NEW YORK WINESTAND at Union Square Greenmarket in New York City is Pride of New York’s latest venture, and yet another benefit to our wine industry. Situated in lower Manhattan, Union Square Greenmarket was the brainchild of Barry Benape and Bob Lewis, now Director of Marketing for Ag & Markets. It has transformed a previously run down and dangerous park into a bustling farmer’s market and friendly social network. While a few New York wineries (Anthony Road, Barrington, Chateau Renaissance) have been selling their wines at Manhattan greenmarkets for years, the New York Winestand is a new concept, bringing together New York wineries and Manhattan restaurants like Back Forty, Republic, and Parlor Steakhouse. A New York magazine blog dubbed it “locapour”. Last Friday, marking the Winestand’s debut, Anthony Road Winery sold all its wines. It will be open each Friday, and just look for the big green banner that says, “Buy Local. Buy Pride of New York.”
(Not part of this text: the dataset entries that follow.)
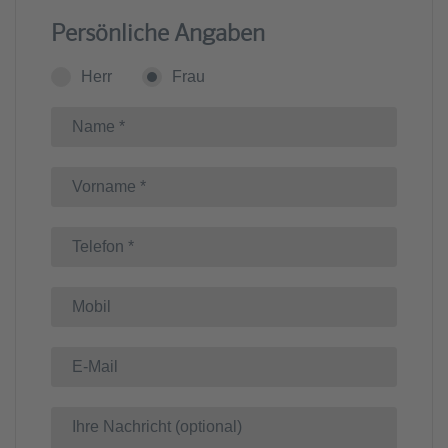
Persönliche Angaben
Herr
Frau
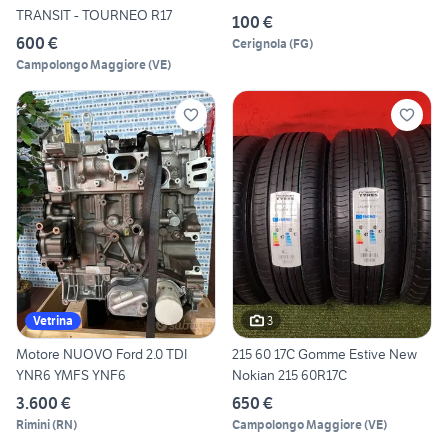
TRANSIT - TOURNEO R17
100 €
600 €
Cerignola
(
FG
)
Campolongo Maggiore
(
VE
)
3
Vetrina
Motore NUOVO Ford 2.0 TDI
215 60 17C Gomme Estive New
YNR6 YMFS YNF6
Nokian 215 60R17C
3.600 €
650 €
Rimini
(
RN
)
Campolongo Maggiore
(
VE
)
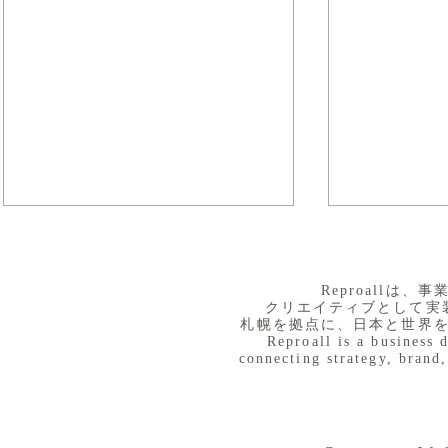
​Reproall
クリエイティブとして実
札幌を拠点に、日本と世界
Reproall is a business 
connecting strategy, brand,
８月３日（月） イベントで
７月３１日
Day
す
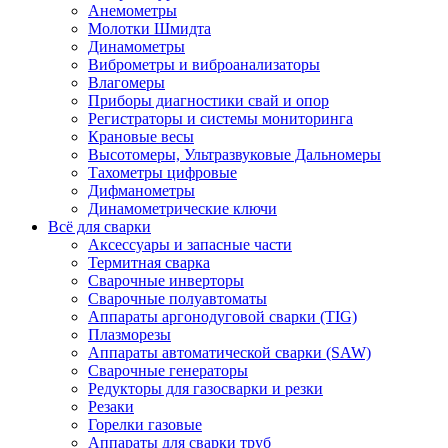
Анемометры
Молотки Шмидта
Динамометры
Виброметры и виброанализаторы
Влагомеры
Приборы диагностики свай и опор
Регистраторы и системы мониторинга
Крановые весы
Высотомеры, Ультразвуковые Дальномеры
Тахометры цифровые
Дифманометры
Динамометрические ключи
Всё для сварки
Аксессуары и запасные части
Термитная сварка
Сварочные инверторы
Сварочные полуавтоматы
Аппараты аргонодуговой сварки (TIG)
Плазморезы
Аппараты автоматической сварки (SAW)
Сварочные генераторы
Редукторы для газосварки и резки
Резаки
Горелки газовые
Аппараты для сварки труб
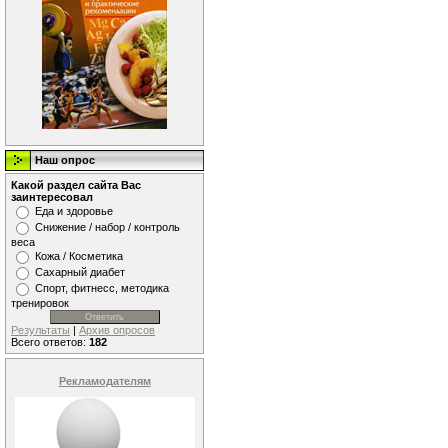
Наш опрос
Какой раздел сайта Вас
заинтересовал
Еда и здоровье
Снижение / набор / контроль
веса
Кожа / Косметика
Сахарный диабет
Спорт, фитнесс, методика
тренировок
Результаты
|
Архив опросов
Всего ответов:
182
Рекламодателям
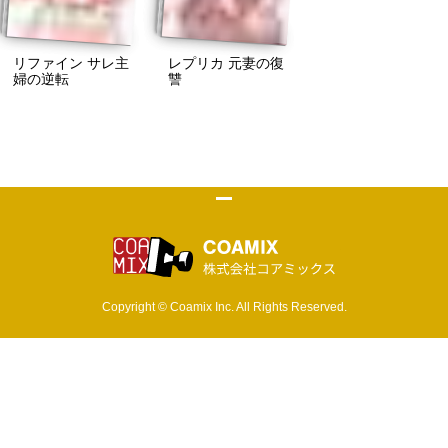
リファイン サレ主
レプリカ 元妻の復
婦の逆転
讐
株式会社 コア
Copyright © Coamix Inc. All Rights Reserved.
ソーシャルメディアポリシー
プライバシーポリシー
取材・商品化など各種お問い合わせ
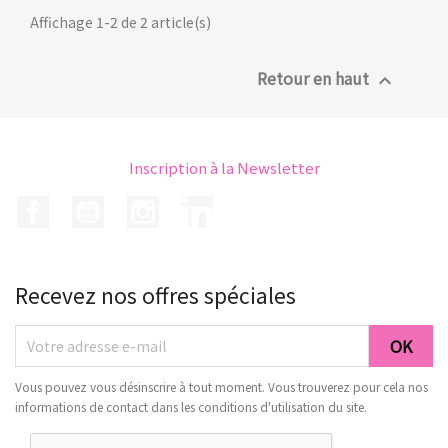
Affichage 1-2 de 2 article(s)
Retour en haut

Inscription à la Newsletter
Facebook
YouTube
Instagram
LinkedIn
Recevez nos offres spéciales
Vous pouvez vous désinscrire à tout moment. Vous trouverez pour cela nos
informations de contact dans les conditions d'utilisation du site.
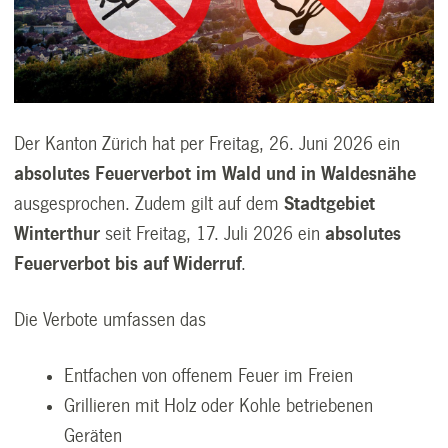
Der Kanton Zürich hat per Freitag, 26. Juni 2026 ein
absolutes Feuerverbot im Wald und in Waldesnähe
ausgesprochen. Zudem gilt auf dem
Stadtgebiet
Winterthur
seit Freitag, 17. Juli 2026 ein
absolutes
Feuerverbot bis auf Widerruf
.
Die Verbote umfassen das
Entfachen von offenem Feuer im Freien
Grillieren mit Holz oder Kohle betriebenen
Geräten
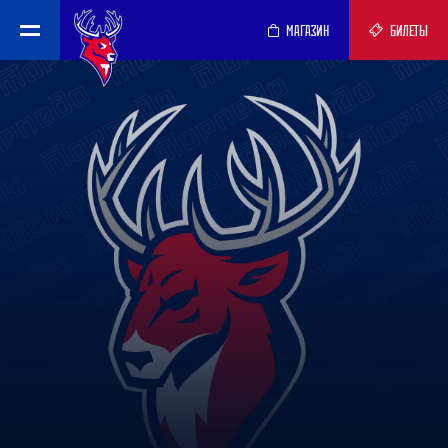
МАГАЗИН
БИЛЕТЫ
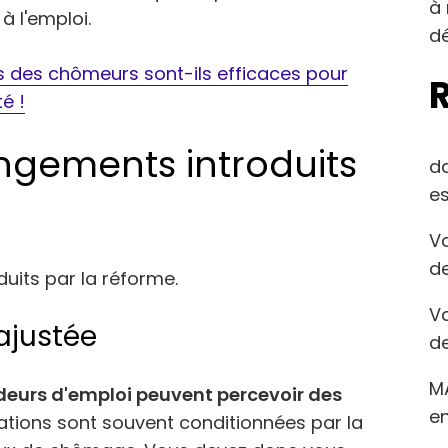
à 
à l'emploi.
dé
s des chômeurs sont-ils efficaces pour
é !
ngements introduits
d
es
Va
de
uits par la réforme.
Va
ajustée
de
M
deurs d'emploi peuvent percevoir des
en
ations sont souvent conditionnées par la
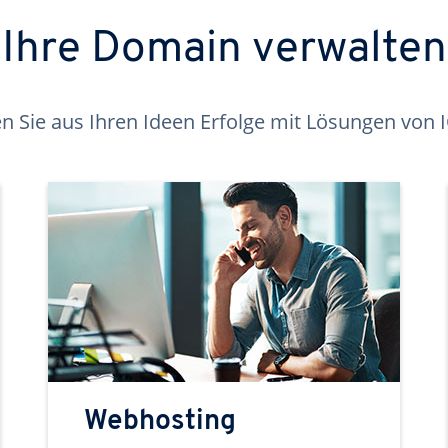
Ihre Domain verwalten
 Sie aus Ihren Ideen Erfolge mit Lösungen von
Webhosting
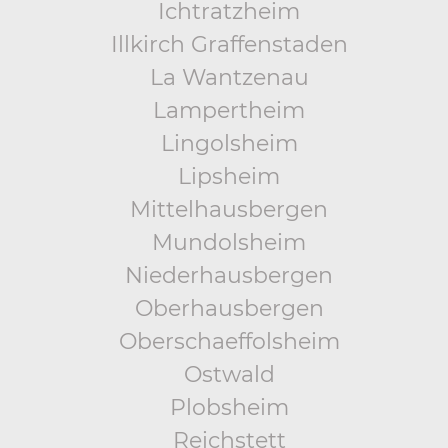
Ichtratzheim
Illkirch Graffenstaden
La Wantzenau
Lampertheim
Lingolsheim
Lipsheim
Mittelhausbergen
Mundolsheim
Niederhausbergen
Oberhausbergen
Oberschaeffolsheim
Ostwald
Plobsheim
Reichstett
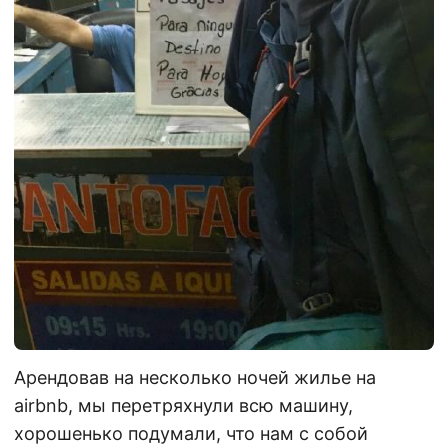
Арендовав на несколько ночей жилье на
airbnb, мы перетряхнули всю машину,
хорошенько подумали, что нам с собой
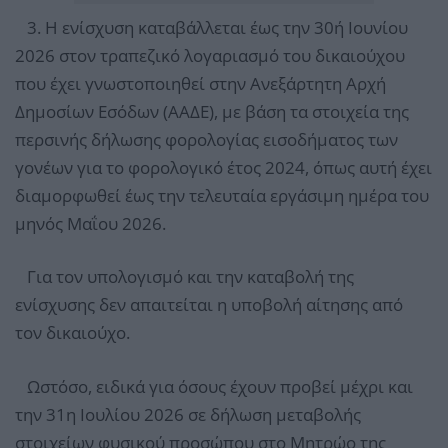
3. Η ενίσχυση καταβάλλεται έως την 30ή Ιουνίου
2026 στον τραπεζικό λογαριασμό του δικαιούχου
που έχει γνωστοποιηθεί στην Ανεξάρτητη Αρχή
Δημοσίων Εσόδων (ΑΑΔΕ), με βάση τα στοιχεία της
περσινής δήλωσης φορολογίας εισοδήματος των
γονέων για το φορολογικό έτος 2024, όπως αυτή έχει
διαμορφωθεί έως την τελευταία εργάσιμη ημέρα του
μηνός Μαΐου 2026.
Για τον υπολογισμό και την καταβολή της
ενίσχυσης δεν απαιτείται η υποβολή αίτησης από
τον δικαιούχο.
Ωστόσο, ειδικά για όσους έχουν προβεί μέχρι και
την 31η Ιουλίου 2026 σε δήλωση μεταβολής
στοιχείων φυσικού προσώπου στο Μητρώο της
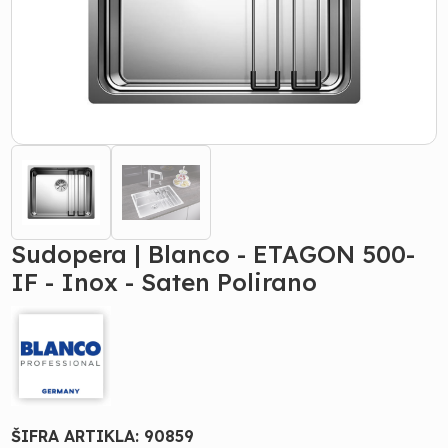
Sudopera | Blanco - ETAGON 500-
IF - Inox - Saten Polirano
ŠIFRA ARTIKLA:
90859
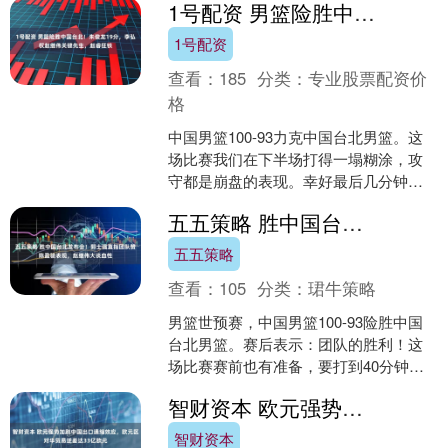
1号配资 男篮险胜中国台北！朱俊龙19分，李弘权赵继伟关键先生，赵睿狂铁
1号配资
查看：
185
分类：
专业股票配资价
格
中国男篮100-93力克中国台北男篮。这
场比赛我们在下半场打得一塌糊涂，攻
守都是崩盘的表现。幸好最后几分钟对
手命中率下滑，我们还是可以重新把控
五五策略 胜中国台北发布会！郭士强直指团队赞陈盈骏表现，赵继伟大谈血性
优势，最终100-....
五五策略
查看：
105
分类：
珺牛策略
男篮世预赛，中国男篮100-93险胜中国
台北男篮。赛后表示：团队的胜利！这
场比赛赛前也有准备，要打到40分钟，
要打到一攻一防的比赛。我们是团结的
智财资本 欧元强势加剧中国出口通缩效应，欧元区对华贸易逆差达33亿欧元
球队，感谢每一个....
智财资本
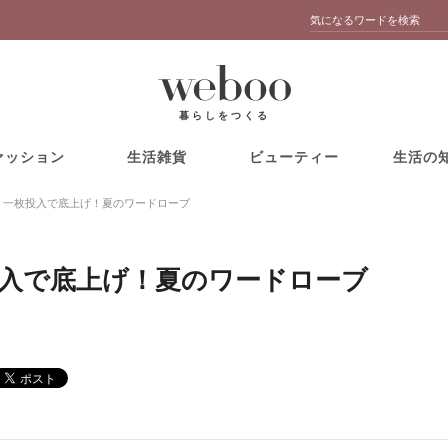
暮らしをつくる
ァッション
生活雑貨
ビューティー
生活の
 一枚投入で底上げ！夏のワードローブ
投入で底上げ！夏のワードローブ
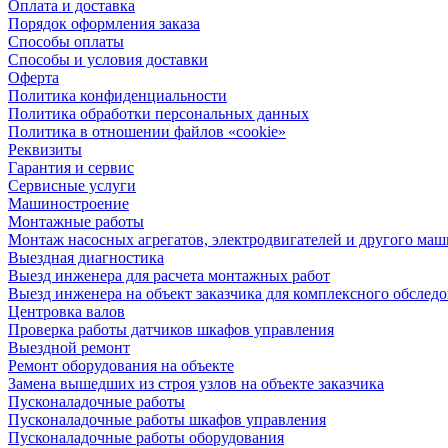
Оплата и доставка
Порядок оформления заказа
Способы оплаты
Способы и условия доставки
Оферта
Политика конфиденциальности
Политика обработки персональных данных
Политика в отношении файлов «cookie»
Реквизиты
Гарантия и сервис
Сервисные услуги
Машиностроение
Монтажные работы
Монтаж насосных агрегатов, электродвигателей и другого ма
Выездная диагностика
Выезд инженера для расчета монтажных работ
Выезд инженера на объект заказчика для комплексного обслед
Центровка валов
Проверка работы датчиков шкафов управления
Выездной ремонт
Ремонт оборудования на объекте
Замена вышедших из строя узлов на объекте заказчика
Пусконаладочные работы
Пусконаладочные работы шкафов управления
Пусконаладочные работы оборудования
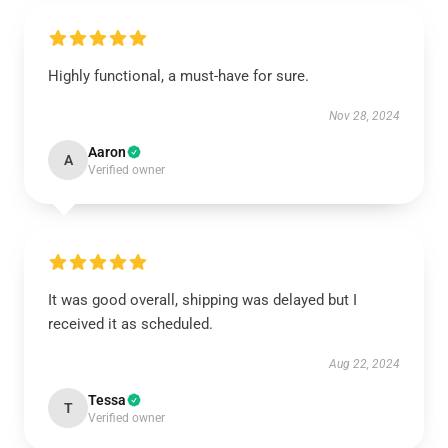
Highly functional, a must-have for sure.
Nov 28, 2024
Aaron
A
Verified owner
It was good overall, shipping was delayed but I
received it as scheduled.
Aug 22, 2024
Tessa
T
Verified owner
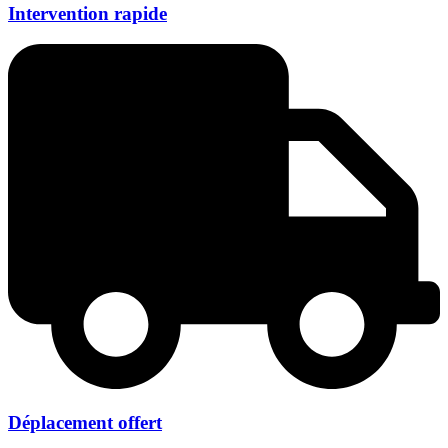
Intervention rapide
Déplacement offert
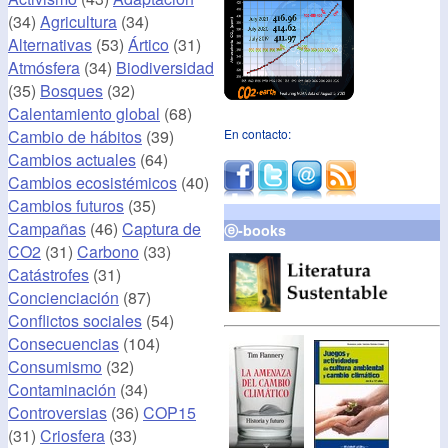
(34)
Agricultura
(34)
Alternativas
(53)
Ártico
(31)
Atmósfera
(34)
Biodiversidad
(35)
Bosques
(32)
Calentamiento global
(68)
Cambio de hábitos
(39)
En contacto:
Cambios actuales
(64)
Cambios ecosistémicos
(40)
Cambios futuros
(35)
Campañas
(46)
Captura de
ⓔ-books
CO2
(31)
Carbono
(33)
Catástrofes
(31)
Concienciación
(87)
Conflictos sociales
(54)
Consecuencias
(104)
Consumismo
(32)
Contaminación
(34)
Controversias
(36)
COP15
(31)
Criosfera
(33)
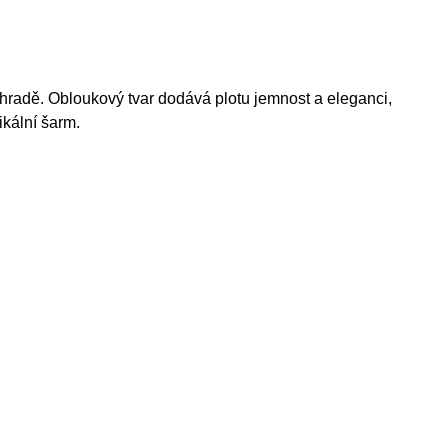
radě. Obloukový tvar dodává plotu jemnost a eleganci,
ikální šarm.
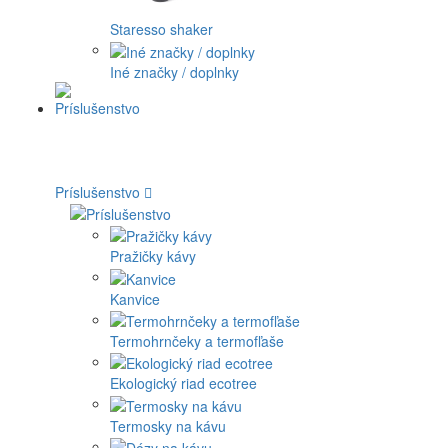
Staresso shaker
Iné značky / doplnky
Príslušenstvo
Pražičky kávy
Kanvice
Termohrnčeky a termofľaše
Ekologický riad ecotree
Termosky na kávu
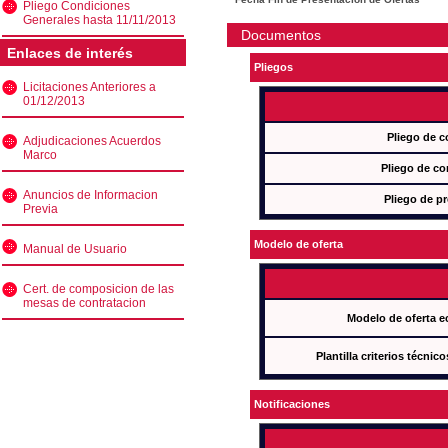
Pliego Condiciones
Generales hasta 11/11/2013
Documentos
Enlaces de interés
Pliegos
Licitaciones Anteriores a
01/12/2013
Pliego de c
Adjudicaciones Acuerdos
Marco
Pliego de co
Anuncios de Informacion
Pliego de pr
Previa
Modelo de oferta
Manual de Usuario
Cert. de composicion de las
mesas de contratacion
Modelo de oferta e
Plantilla criterios técnic
Notificaciones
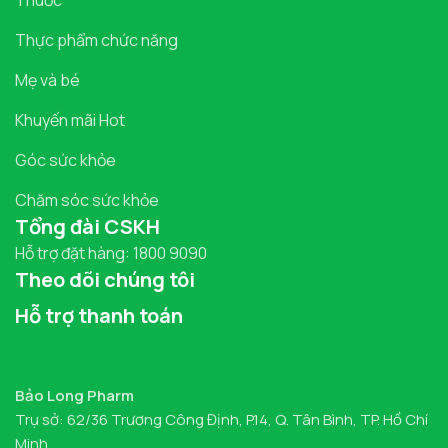
Thực phẩm chức năng
Mẹ và bé
Khuyến mãi Hot
Góc sức khỏe
Chăm sóc sức khỏe
Tổng đài CSKH
Hỗ trợ đặt hàng: 1800 9090
Theo dõi chúng tôi
Hỗ trợ thanh toán
Bảo Long Pharm
Trụ sở: 62/36 Trương Công Định, P.14, Q. Tân Bình, TP. Hồ Chí
Minh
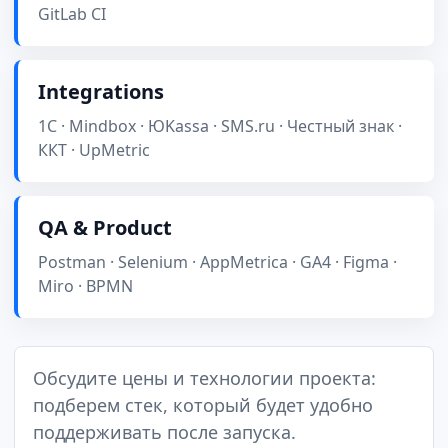
GitLab CI
Integrations
1С · Mindbox · ЮKassa · SMS.ru · Честный знак ·
ККТ · UpMetric
QA & Product
Postman · Selenium · AppMetrica · GA4 · Figma ·
Miro · BPMN
Обсудите цены и технологии проекта:
подберем стек, который будет удобно
поддерживать после запуска.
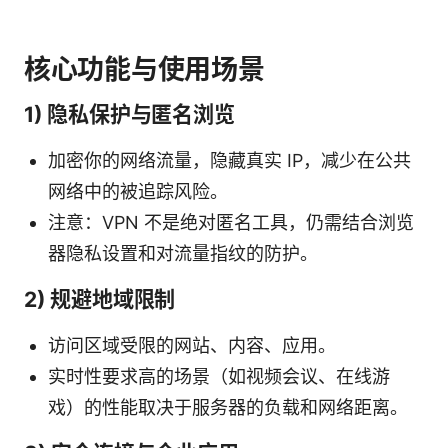
核心功能与使用场景
1) 隐私保护与匿名浏览
加密你的网络流量，隐藏真实 IP，减少在公共
网络中的被追踪风险。
注意：VPN 不是绝对匿名工具，仍需结合浏览
器隐私设置和对流量指纹的防护。
2) 规避地域限制
访问区域受限的网站、内容、应用。
实时性要求高的场景（如视频会议、在线游
戏）的性能取决于服务器的负载和网络距离。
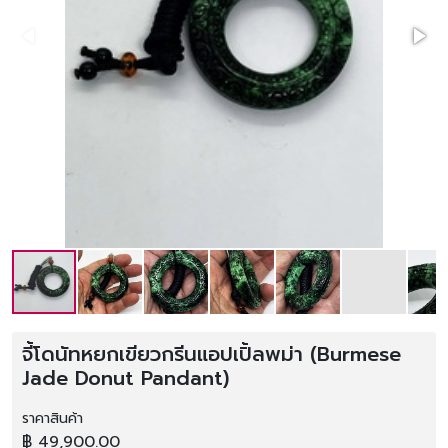
จี้โดนัทหยกเขียวกรีนแอปเปิ้ลพม่า (Burmese
Jade Donut Pandant)
ราคาสินค้า
฿ 49,900.00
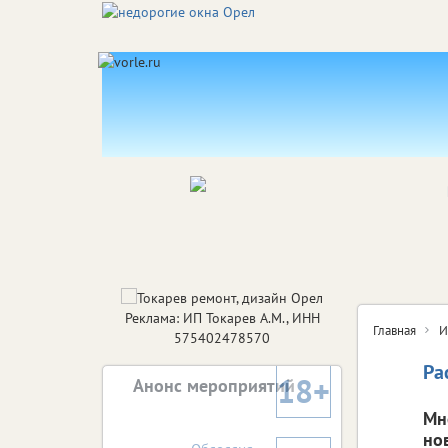
Реклама: ИП Токарев А.М., ИНН
Главная
И
575402478570
Ра
18+
Анонс мероприятий
Мн
но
SILVER MEDALS are a solid achievement in any wine competition, and even more so in the tough international Decanter World Wine Awards. So congratulations to Casa Larga Vineyards (2005 Fiori Vidal Ice Wine), Glenora Wine Cellars (2006 Dry Riesling), and Sheldrake Point Vineyards (2005 Cabernet Franc) for their strong showing.

WINE CONSUMPTION among Americans is up, while beer consumption is down, spirits is about flat, and overall alcohol consumption is down, according to a new study published in the American Journal of Medicine. The lead researcher was Dr. R. Curtis Ellison, who appeared twice on 60 Minutes to explain the “French Paradox”, founded the Institute on Lifestyle and Health at Boston University School of Medicine, and frequently speaks at our conferences. Middle-aged people are consuming about a third less alcohol than 50 years ago, due to a combination of more people who don’t drink and more moderate consumption among those who do. Average alcohol consumption among men has gone from about two and a half to one and a half drinks per day. While the precise reasons for these trends aren’t clear, it’s reasonable to suggest that the public has heard about the health benefits of moderate wine consumption, the dangers of binge drinking, and the importance of integrating wine into a healthy lifestyle. If so, that’s good news all around.